** Opening DATA TO PROCESS block **
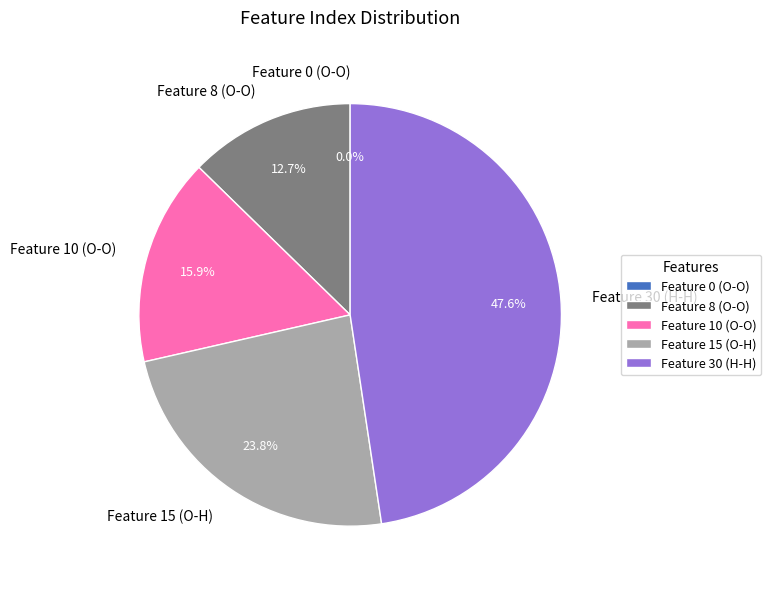

What percentage is the Feature 10 (O-O) slice, to the nearest percent?

16%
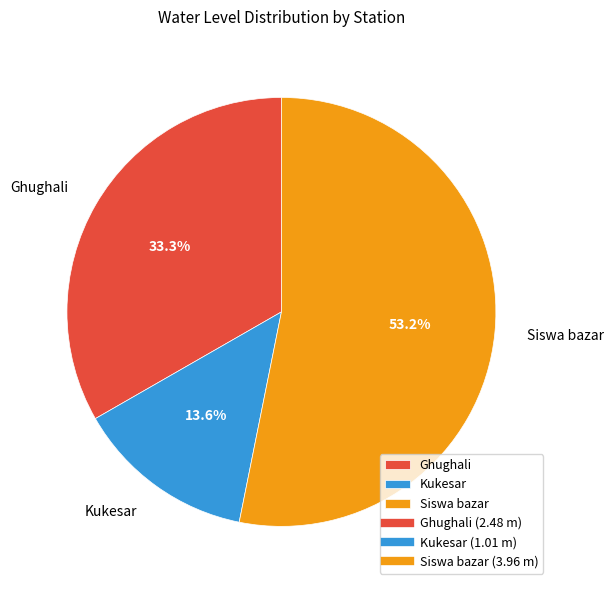

Which slice represents more than half of the pie?

Siswa bazar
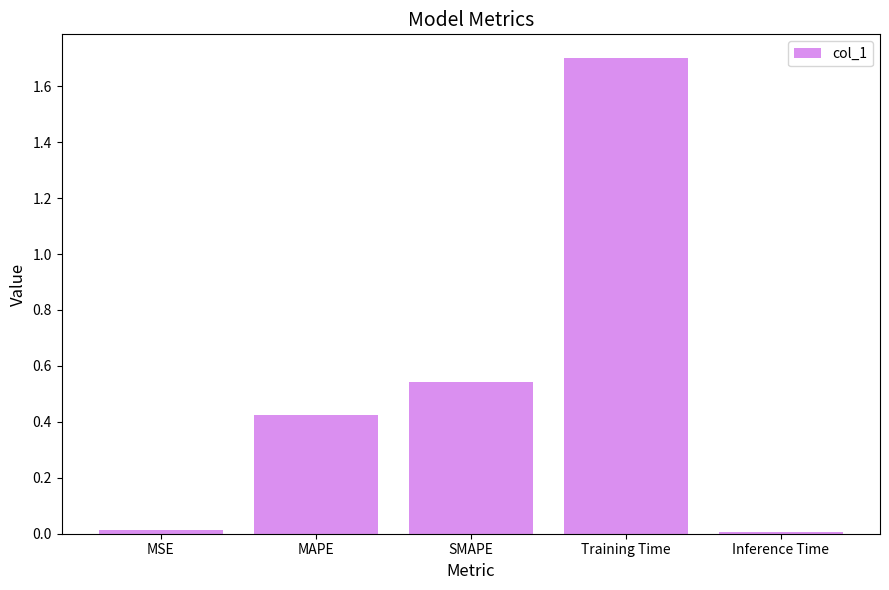

The chart shows a value of 0.0 at MSE. True or false?

True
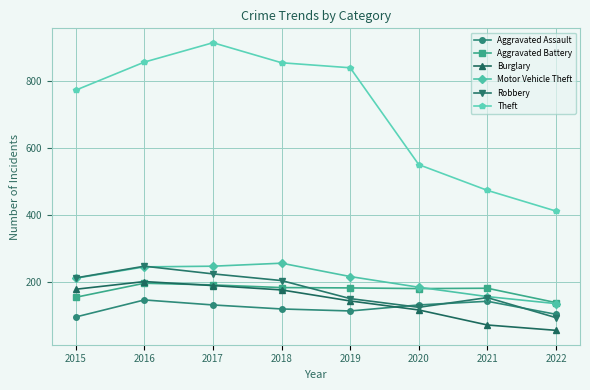

The Aggravated Battery series shows 251 at 2017. True or false?

False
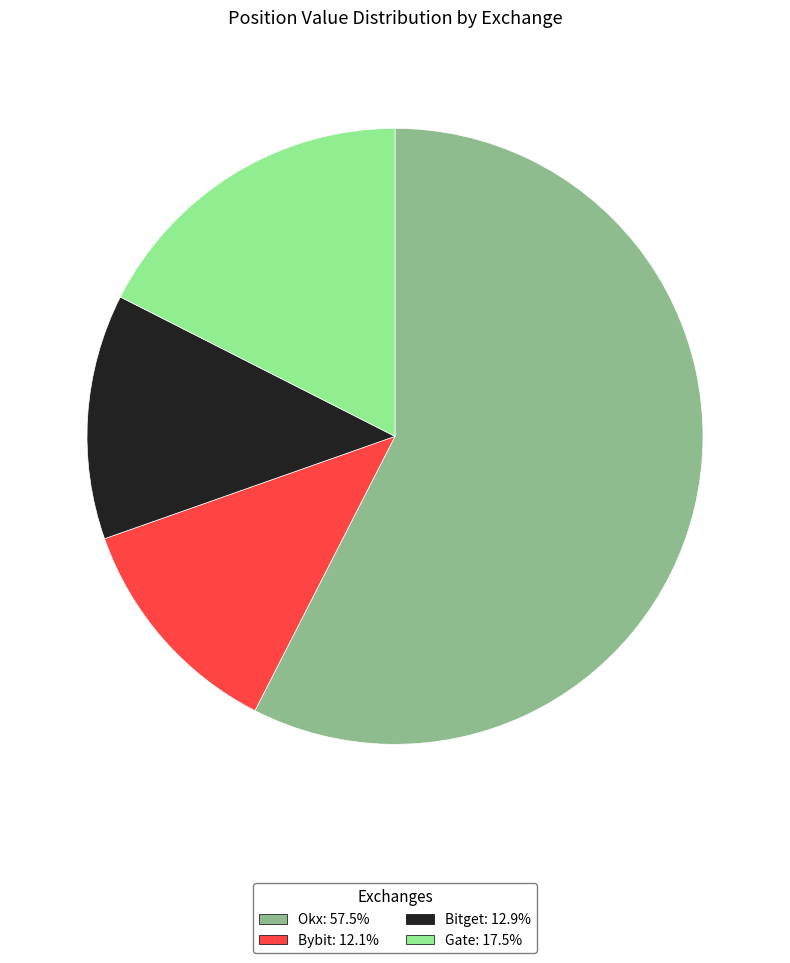

Is there a majority slice in this chart?

Yes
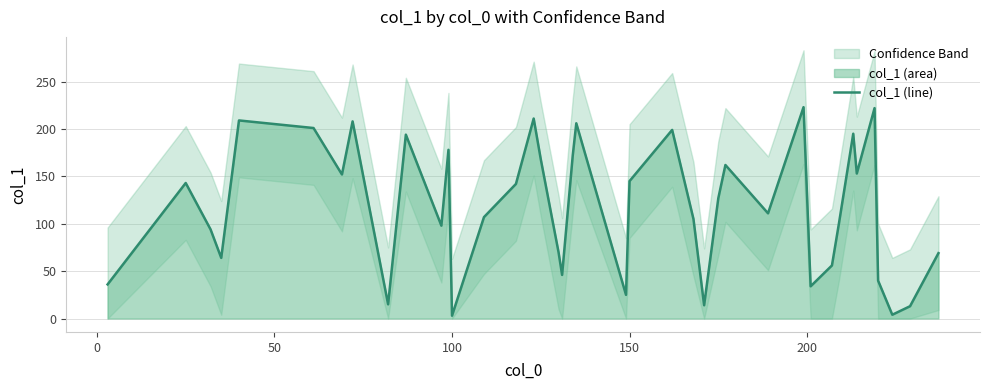

The col_1 (line) series shows 145 at 150. True or false?

True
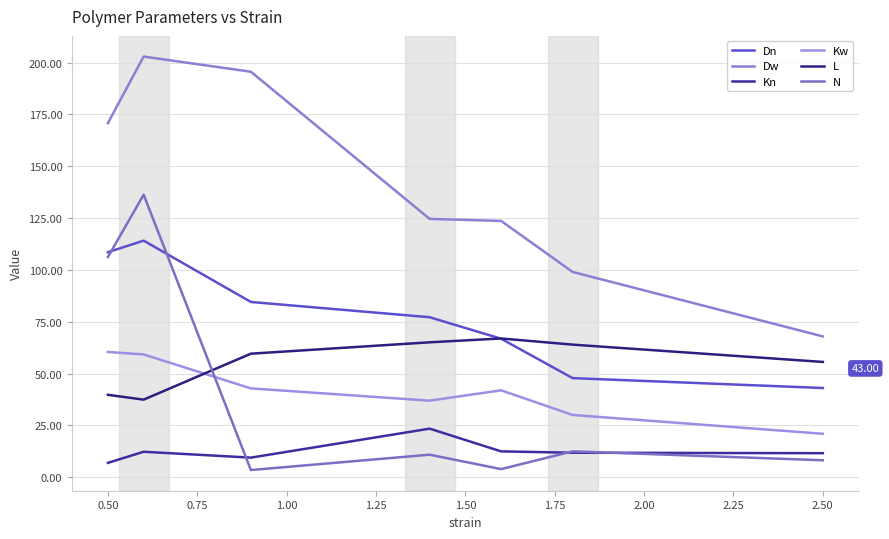

Reading left to right, what are all the values shown in this chart?

Dn: 108.5	114.1	84.5	77.1	66.8	47.8	43.0
Dw: 170.8	202.9	195.6	124.6	123.6	99.0	67.9
Kn: 6.9	12.3	9.4	23.4	12.4	11.8	11.6
Kw: 60.4	59.2	42.8	36.9	41.9	30.0	20.9
L: 39.7	37.4	59.6	65.0	66.9	63.9	55.6
N: 106.2	136.2	3.4	10.8	3.9	12.5	8.2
** Closing DATA TO PROCESS block **
**PROBLEM DETAILS**
Rewrite all of the records above with "slice" swapped for "segment" and everything else unchanged. Omit the pictures from your answer.

**TASK RESPONSE**
What percentage is the Feature 10 (O-O) segment, to the nearest percent?

16%

Which segment represents more than half of the pie?

Siswa bazar

The chart shows a value of 0.0 at MSE. True or false?

True

The Aggravated Battery series shows 251 at 2017. True or false?

False

Is there a majority segment in this chart?

Yes

The col_1 (line) series shows 145 at 150. True or false?

True

Reading left to right, what are all the values shown in this chart?

Dn: 108.5	114.1	84.5	77.1	66.8	47.8	43.0
Dw: 170.8	202.9	195.6	124.6	123.6	99.0	67.9
Kn: 6.9	12.3	9.4	23.4	12.4	11.8	11.6
Kw: 60.4	59.2	42.8	36.9	41.9	30.0	20.9
L: 39.7	37.4	59.6	65.0	66.9	63.9	55.6
N: 106.2	136.2	3.4	10.8	3.9	12.5	8.2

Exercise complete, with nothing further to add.